For, ungracious as their lives had been in many respects, yet this violent breaking of the yoke has left the survivor sore and wounded, and furious to vent her rage on whom at present she knows not.

She is not allowed inside the school-house—hastily cleared of its usual occupants, who dodge about among the crowd outside, enjoying the unlooked-for holiday with gusto in spite of its gruesome origin—and so she prowls about outside, and the neighbours talk and she hears this, that, and the other, and presently, with bitter, black face and rage in her heart, she goes off home to find out Stephen Gard if she can, and accuse him to his face of the murder of her husband.


CHAPTER XVIII

HOW PETER'S DIPLOMACY CAME TO NOUGHT

Peter Mauger had kept himself carefully beyond the range of Julie's wild black eyes. In the state she was in there was no knowing what she might do or say. And the words even of a mad woman sometimes stick like burrs. He began to breathe more freely when she whirled away home.

The Sénéchal and Constable came out of the school-house at last with very grave faces.

"The Doctor says his head was staved in with the blows of some round blunt thing like a mallet," said the Sénéchal to the gaping crowd, "and we must hold a proper inquiry. Any of you who saw Tom Hamon last night will be here at two o'clock to tell us all you know. Tell any others who know anything about it that they must be here too," and he went back into the school-house, and the buzzing crowd dispersed, with plenty to buzz about now in truth.

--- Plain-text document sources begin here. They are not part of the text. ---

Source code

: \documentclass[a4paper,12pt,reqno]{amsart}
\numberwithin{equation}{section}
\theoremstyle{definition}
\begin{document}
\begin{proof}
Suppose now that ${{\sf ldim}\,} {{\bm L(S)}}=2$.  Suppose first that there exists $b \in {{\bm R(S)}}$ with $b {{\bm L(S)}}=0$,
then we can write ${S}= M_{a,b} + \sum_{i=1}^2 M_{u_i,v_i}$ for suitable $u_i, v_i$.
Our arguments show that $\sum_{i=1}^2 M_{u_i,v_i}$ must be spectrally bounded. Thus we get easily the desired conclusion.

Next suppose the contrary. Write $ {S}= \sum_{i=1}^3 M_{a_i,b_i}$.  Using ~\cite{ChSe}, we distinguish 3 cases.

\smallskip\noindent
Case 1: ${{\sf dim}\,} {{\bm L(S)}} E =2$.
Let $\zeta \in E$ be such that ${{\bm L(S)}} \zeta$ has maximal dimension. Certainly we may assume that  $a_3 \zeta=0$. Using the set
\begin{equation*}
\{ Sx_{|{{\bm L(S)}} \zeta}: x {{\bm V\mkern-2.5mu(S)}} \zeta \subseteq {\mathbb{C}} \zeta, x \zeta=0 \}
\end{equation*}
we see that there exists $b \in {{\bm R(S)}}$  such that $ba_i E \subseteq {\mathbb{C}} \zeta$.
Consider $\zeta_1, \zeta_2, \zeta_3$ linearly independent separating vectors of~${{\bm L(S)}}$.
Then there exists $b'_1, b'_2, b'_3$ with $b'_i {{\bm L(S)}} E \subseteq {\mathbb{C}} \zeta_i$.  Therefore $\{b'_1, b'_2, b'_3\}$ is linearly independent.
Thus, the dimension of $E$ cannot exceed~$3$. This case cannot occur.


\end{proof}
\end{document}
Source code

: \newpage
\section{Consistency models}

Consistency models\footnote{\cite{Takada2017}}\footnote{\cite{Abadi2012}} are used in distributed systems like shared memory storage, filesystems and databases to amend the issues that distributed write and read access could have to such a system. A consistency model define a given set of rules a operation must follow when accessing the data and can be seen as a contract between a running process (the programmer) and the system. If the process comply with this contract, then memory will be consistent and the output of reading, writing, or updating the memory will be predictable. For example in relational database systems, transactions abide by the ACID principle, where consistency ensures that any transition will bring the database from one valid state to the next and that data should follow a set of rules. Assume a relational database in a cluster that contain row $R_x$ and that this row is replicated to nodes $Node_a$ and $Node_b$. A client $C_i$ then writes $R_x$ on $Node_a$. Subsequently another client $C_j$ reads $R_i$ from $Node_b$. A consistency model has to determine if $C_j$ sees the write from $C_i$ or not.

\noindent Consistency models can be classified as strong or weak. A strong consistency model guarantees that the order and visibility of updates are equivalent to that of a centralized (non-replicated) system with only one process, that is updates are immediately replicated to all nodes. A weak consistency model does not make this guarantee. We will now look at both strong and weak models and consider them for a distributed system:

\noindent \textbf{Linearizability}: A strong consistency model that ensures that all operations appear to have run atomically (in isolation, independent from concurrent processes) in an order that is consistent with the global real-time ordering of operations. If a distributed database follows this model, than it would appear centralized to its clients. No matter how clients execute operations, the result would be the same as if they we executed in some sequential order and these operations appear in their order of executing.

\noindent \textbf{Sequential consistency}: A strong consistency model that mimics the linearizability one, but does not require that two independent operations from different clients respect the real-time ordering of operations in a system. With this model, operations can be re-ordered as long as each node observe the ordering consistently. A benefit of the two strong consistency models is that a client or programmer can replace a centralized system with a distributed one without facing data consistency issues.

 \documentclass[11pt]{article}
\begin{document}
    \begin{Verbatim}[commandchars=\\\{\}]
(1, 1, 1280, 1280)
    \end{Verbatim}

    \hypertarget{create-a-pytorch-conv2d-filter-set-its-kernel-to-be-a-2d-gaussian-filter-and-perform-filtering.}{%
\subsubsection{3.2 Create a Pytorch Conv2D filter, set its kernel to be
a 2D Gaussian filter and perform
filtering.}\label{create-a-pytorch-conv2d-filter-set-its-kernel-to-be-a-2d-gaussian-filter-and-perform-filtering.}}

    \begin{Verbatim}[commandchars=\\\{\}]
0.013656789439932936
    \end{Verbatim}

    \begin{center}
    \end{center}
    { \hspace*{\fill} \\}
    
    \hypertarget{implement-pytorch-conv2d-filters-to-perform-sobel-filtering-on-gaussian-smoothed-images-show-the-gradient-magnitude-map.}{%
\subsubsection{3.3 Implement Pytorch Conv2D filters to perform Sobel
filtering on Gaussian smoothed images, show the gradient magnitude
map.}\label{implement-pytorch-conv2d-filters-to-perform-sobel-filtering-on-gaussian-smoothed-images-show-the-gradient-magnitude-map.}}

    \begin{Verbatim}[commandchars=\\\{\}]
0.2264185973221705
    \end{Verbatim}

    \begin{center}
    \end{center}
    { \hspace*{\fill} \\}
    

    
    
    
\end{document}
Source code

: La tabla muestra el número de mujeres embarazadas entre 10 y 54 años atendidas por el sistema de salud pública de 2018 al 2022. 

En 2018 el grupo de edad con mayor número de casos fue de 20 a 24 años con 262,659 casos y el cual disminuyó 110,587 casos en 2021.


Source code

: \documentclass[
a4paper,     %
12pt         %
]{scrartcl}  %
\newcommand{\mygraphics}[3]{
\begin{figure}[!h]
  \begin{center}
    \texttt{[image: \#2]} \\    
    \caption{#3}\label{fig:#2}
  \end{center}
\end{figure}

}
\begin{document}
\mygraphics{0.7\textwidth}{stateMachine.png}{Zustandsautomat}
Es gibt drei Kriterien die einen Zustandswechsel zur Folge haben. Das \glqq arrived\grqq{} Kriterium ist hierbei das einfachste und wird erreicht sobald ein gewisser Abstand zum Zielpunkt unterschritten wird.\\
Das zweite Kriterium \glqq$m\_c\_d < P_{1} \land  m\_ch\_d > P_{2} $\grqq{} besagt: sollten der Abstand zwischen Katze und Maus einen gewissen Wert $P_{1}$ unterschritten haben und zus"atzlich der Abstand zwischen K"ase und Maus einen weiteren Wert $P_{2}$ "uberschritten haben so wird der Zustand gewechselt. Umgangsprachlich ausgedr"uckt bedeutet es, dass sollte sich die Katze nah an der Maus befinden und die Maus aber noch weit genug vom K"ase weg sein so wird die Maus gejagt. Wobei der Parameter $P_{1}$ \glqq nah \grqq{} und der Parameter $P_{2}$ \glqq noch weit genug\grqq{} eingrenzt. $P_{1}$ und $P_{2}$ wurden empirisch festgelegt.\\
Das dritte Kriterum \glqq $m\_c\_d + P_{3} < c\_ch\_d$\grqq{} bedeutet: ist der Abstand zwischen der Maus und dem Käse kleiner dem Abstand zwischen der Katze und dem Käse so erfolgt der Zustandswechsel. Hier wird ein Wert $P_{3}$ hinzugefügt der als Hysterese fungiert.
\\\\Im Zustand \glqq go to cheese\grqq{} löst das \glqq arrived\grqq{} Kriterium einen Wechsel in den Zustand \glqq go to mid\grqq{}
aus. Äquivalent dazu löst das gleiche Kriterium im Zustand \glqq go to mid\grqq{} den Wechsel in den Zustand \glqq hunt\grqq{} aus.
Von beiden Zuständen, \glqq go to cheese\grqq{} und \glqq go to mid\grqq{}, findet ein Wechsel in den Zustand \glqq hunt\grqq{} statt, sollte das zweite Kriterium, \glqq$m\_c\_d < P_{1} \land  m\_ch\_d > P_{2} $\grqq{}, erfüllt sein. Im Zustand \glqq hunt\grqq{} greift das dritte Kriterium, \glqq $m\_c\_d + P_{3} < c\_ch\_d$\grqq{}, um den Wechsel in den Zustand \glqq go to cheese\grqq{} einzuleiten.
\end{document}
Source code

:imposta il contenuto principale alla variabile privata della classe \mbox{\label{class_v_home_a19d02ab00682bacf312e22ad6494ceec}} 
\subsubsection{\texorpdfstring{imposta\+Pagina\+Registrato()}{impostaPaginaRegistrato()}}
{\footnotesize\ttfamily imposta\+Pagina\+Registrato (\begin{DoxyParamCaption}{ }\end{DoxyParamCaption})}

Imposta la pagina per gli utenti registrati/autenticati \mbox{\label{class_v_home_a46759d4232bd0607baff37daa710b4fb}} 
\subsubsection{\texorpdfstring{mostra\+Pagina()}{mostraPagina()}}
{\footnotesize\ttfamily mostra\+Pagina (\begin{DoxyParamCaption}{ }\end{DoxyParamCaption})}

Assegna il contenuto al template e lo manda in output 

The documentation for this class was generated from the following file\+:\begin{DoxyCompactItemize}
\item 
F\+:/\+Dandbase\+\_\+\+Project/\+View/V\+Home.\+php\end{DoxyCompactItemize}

Peter Mauger went thoughtfully home. He had had no breakfast, and was feeling the need of it, and he had something in his mind that he wanted to think out.

And as he ate he thought, slowly and ruminatingly, and with many pauses, when his jaws stopped working to give his mind freer play, but still very much to the purpose, and as soon as he had done he set out to put his project into execution.